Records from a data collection
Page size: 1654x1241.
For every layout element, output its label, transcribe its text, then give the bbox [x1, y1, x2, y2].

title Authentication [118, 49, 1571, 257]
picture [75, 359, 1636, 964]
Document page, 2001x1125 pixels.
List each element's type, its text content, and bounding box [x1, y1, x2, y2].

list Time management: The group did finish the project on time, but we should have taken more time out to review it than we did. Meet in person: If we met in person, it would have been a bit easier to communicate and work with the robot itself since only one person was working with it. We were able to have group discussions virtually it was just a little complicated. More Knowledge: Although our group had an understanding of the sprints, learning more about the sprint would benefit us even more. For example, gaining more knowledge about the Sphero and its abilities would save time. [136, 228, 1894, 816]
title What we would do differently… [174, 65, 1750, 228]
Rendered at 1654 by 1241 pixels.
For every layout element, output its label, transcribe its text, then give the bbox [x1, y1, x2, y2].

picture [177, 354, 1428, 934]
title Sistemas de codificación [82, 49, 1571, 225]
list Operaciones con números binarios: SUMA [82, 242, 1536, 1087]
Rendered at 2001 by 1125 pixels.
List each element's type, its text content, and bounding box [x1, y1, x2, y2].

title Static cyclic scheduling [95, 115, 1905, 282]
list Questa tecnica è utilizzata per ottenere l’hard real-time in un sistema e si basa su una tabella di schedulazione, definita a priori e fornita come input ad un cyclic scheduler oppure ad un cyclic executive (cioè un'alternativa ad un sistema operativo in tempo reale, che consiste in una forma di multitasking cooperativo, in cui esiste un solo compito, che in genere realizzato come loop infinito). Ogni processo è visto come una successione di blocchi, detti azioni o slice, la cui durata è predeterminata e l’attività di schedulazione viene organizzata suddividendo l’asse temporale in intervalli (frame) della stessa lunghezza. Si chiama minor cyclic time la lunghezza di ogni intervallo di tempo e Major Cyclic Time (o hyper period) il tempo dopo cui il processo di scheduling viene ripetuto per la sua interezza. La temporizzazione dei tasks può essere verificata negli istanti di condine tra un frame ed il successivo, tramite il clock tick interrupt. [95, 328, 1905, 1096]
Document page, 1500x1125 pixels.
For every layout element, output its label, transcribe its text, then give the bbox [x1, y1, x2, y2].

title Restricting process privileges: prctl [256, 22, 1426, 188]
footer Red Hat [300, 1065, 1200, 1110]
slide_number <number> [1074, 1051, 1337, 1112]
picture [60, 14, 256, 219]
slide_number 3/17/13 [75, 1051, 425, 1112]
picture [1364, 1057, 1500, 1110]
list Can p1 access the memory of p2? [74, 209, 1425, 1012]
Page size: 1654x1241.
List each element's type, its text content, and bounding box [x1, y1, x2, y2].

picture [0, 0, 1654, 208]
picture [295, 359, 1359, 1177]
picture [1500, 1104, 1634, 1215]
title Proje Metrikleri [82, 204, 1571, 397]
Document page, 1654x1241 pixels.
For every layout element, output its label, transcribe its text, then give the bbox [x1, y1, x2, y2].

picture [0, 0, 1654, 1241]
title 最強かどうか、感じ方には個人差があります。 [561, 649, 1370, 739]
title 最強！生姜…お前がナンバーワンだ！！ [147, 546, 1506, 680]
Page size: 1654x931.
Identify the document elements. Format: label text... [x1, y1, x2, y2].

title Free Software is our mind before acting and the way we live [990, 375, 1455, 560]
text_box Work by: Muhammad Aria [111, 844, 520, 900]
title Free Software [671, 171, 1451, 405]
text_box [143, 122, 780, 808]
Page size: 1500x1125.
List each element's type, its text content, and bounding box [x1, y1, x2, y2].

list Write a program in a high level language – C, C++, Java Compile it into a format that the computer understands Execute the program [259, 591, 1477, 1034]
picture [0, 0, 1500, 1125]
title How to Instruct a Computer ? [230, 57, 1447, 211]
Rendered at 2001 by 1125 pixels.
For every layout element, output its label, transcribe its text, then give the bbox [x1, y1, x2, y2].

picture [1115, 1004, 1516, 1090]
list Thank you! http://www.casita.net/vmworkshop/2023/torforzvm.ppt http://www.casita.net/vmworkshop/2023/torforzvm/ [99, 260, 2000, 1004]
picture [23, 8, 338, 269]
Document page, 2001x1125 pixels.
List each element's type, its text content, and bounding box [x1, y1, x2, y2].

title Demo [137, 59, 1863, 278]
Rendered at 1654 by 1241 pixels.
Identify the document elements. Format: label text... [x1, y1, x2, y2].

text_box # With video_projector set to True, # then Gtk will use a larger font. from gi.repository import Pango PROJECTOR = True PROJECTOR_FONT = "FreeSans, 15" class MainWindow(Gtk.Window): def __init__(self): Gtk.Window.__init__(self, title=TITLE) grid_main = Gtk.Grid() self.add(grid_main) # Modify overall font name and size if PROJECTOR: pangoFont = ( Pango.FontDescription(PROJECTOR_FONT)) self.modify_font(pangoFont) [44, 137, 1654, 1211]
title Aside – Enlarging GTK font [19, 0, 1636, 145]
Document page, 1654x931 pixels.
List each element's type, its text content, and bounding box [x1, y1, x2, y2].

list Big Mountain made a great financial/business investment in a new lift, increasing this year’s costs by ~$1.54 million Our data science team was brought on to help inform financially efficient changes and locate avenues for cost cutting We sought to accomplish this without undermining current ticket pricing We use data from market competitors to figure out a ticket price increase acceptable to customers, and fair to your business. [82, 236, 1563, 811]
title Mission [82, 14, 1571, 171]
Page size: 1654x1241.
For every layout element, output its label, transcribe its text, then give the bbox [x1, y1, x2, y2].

* [Task instructions] Give every line of the material above as a Markdown table with the columns Row and Line. Skip blank lines and number the remaining rows in order.

* [The completed task]
| Row | Line |
|---|---|
| 1 | Page size: 1654x1241. |
| 2 | For every layout element, output its label, transcribe its text, then give the bbox [x1, y1, x2, y2]. |
| 3 | title Authentication [118, 49, 1571, 257] |
| 4 | picture [75, 359, 1636, 964] |
| 5 | Document page, 2001x1125 pixels. |
| 6 | List each element's type, its text content, and bounding box [x1, y1, x2, y2]. |
| 7 | list Time management: The group did finish the project on time, but we should have taken more time out to review it than we did. Meet in person: If we met in person, it would have been a bit easier to communicate and work with the robot itself since only one person was working with it. We were able to have group discussions virtually it was just a little complicated. More Knowledge: Although our group had an understanding of the sprints, learning more about the sprint would benefit us even more. For example, gaining more knowledge about the Sphero and its abilities would save time. [136, 228, 1894, 816] |
| 8 | title What we would do differently… [174, 65, 1750, 228] |
| 9 | Rendered at 1654 by 1241 pixels. |
| 10 | For every layout element, output its label, transcribe its text, then give the bbox [x1, y1, x2, y2]. |
| 11 | picture [177, 354, 1428, 934] |
| 12 | title Sistemas de codificación [82, 49, 1571, 225] |
| 13 | list Operaciones con números binarios: SUMA [82, 242, 1536, 1087] |
| 14 | Rendered at 2001 by 1125 pixels. |
| 15 | List each element's type, its text content, and bounding box [x1, y1, x2, y2]. |
| 16 | title Static cyclic scheduling [95, 115, 1905, 282] |
| 17 | list Questa tecnica è utilizzata per ottenere l’hard real-time in un sistema e si basa su una tabella di schedulazione, definita a priori e fornita come input ad un cyclic scheduler oppure ad un cyclic executive (cioè un'alternativa ad un sistema operativo in tempo reale, che consiste in una forma di multitasking cooperativo, in cui esiste un solo compito, che in genere realizzato come loop infinito). Ogni processo è visto come una successione di blocchi, detti azioni o slice, la cui durata è predeterminata e l’attività di schedulazione viene organizzata suddividendo l’asse temporale in intervalli (frame) della stessa lunghezza. Si chiama minor cyclic time la lunghezza di ogni intervallo di tempo e Major Cyclic Time (o hyper period) il tempo dopo cui il processo di scheduling viene ripetuto per la sua interezza. La temporizzazione dei tasks può essere verificata negli istanti di condine tra un frame ed il successivo, tramite il clock tick interrupt. [95, 328, 1905, 1096] |
| 18 | Document page, 1500x1125 pixels. |
| 19 | For every layout element, output its label, transcribe its text, then give the bbox [x1, y1, x2, y2]. |
| 20 | title Restricting process privileges: prctl [256, 22, 1426, 188] |
| 21 | footer Red Hat [300, 1065, 1200, 1110] |
| 22 | slide_number <number> [1074, 1051, 1337, 1112] |
| 23 | picture [60, 14, 256, 219] |
| 24 | slide_number 3/17/13 [75, 1051, 425, 1112] |
| 25 | picture [1364, 1057, 1500, 1110] |
| 26 | list Can p1 access the memory of p2? [74, 209, 1425, 1012] |
| 27 | Page size: 1654x1241. |
| 28 | List each element's type, its text content, and bounding box [x1, y1, x2, y2]. |
| 29 | picture [0, 0, 1654, 208] |
| 30 | picture [295, 359, 1359, 1177] |
| 31 | picture [1500, 1104, 1634, 1215] |
| 32 | title Proje Metrikleri [82, 204, 1571, 397] |
| 33 | Document page, 1654x1241 pixels. |
| 34 | For every layout element, output its label, transcribe its text, then give the bbox [x1, y1, x2, y2]. |
| 35 | picture [0, 0, 1654, 1241] |
| 36 | title 最強かどうか、感じ方には個人差があります。 [561, 649, 1370, 739] |
| 37 | title 最強！生姜…お前がナンバーワンだ！！ [147, 546, 1506, 680] |
| 38 | Page size: 1654x931. |
| 39 | Identify the document elements. Format: label text... [x1, y1, x2, y2]. |
| 40 | title Free Software is our mind before acting and the way we live [990, 375, 1455, 560] |
| 41 | text_box Work by: Muhammad Aria [111, 844, 520, 900] |
| 42 | title Free Software [671, 171, 1451, 405] |
| 43 | text_box [143, 122, 780, 808] |
| 44 | Page size: 1500x1125. |
| 45 | List each element's type, its text content, and bounding box [x1, y1, x2, y2]. |
| 46 | list Write a program in a high level language – C, C++, Java Compile it into a format that the computer understands Execute the program [259, 591, 1477, 1034] |
| 47 | picture [0, 0, 1500, 1125] |
| 48 | title How to Instruct a Computer ? [230, 57, 1447, 211] |
| 49 | Rendered at 2001 by 1125 pixels. |
| 50 | For every layout element, output its label, transcribe its text, then give the bbox [x1, y1, x2, y2]. |
| 51 | picture [1115, 1004, 1516, 1090] |
| 52 | list Thank you! http://www.casita.net/vmworkshop/2023/torforzvm.ppt http://www.casita.net/vmworkshop/2023/torforzvm/ [99, 260, 2000, 1004] |
| 53 | picture [23, 8, 338, 269] |
| 54 | Document page, 2001x1125 pixels. |
| 55 | List each element's type, its text content, and bounding box [x1, y1, x2, y2]. |
| 56 | title Demo [137, 59, 1863, 278] |
| 57 | Rendered at 1654 by 1241 pixels. |
| 58 | Identify the document elements. Format: label text... [x1, y1, x2, y2]. |
| 59 | text_box # With video_projector set to True, # then Gtk will use a larger font. from gi.repository import Pango PROJECTOR = True PROJECTOR_FONT = "FreeSans, 15" class MainWindow(Gtk.Window): def __init__(self): Gtk.Window.__init__(self, title=TITLE) grid_main = Gtk.Grid() self.add(grid_main) # Modify overall font name and size if PROJECTOR: pangoFont = ( Pango.FontDescription(PROJECTOR_FONT)) self.modify_font(pangoFont) [44, 137, 1654, 1211] |
| 60 | title Aside – Enlarging GTK font [19, 0, 1636, 145] |
| 61 | Document page, 1654x931 pixels. |
| 62 | List each element's type, its text content, and bounding box [x1, y1, x2, y2]. |
| 63 | list Big Mountain made a great financial/business investment in a new lift, increasing this year’s costs by ~$1.54 million Our data science team was brought on to help inform financially efficient changes and locate avenues for cost cutting We sought to accomplish this without undermining current ticket pricing We use data from market competitors to figure out a ticket price increase acceptable to customers, and fair to your business. [82, 236, 1563, 811] |
| 64 | title Mission [82, 14, 1571, 171] |
| 65 | Page size: 1654x1241. |
| 66 | For every layout element, output its label, transcribe its text, then give the bbox [x1, y1, x2, y2]. |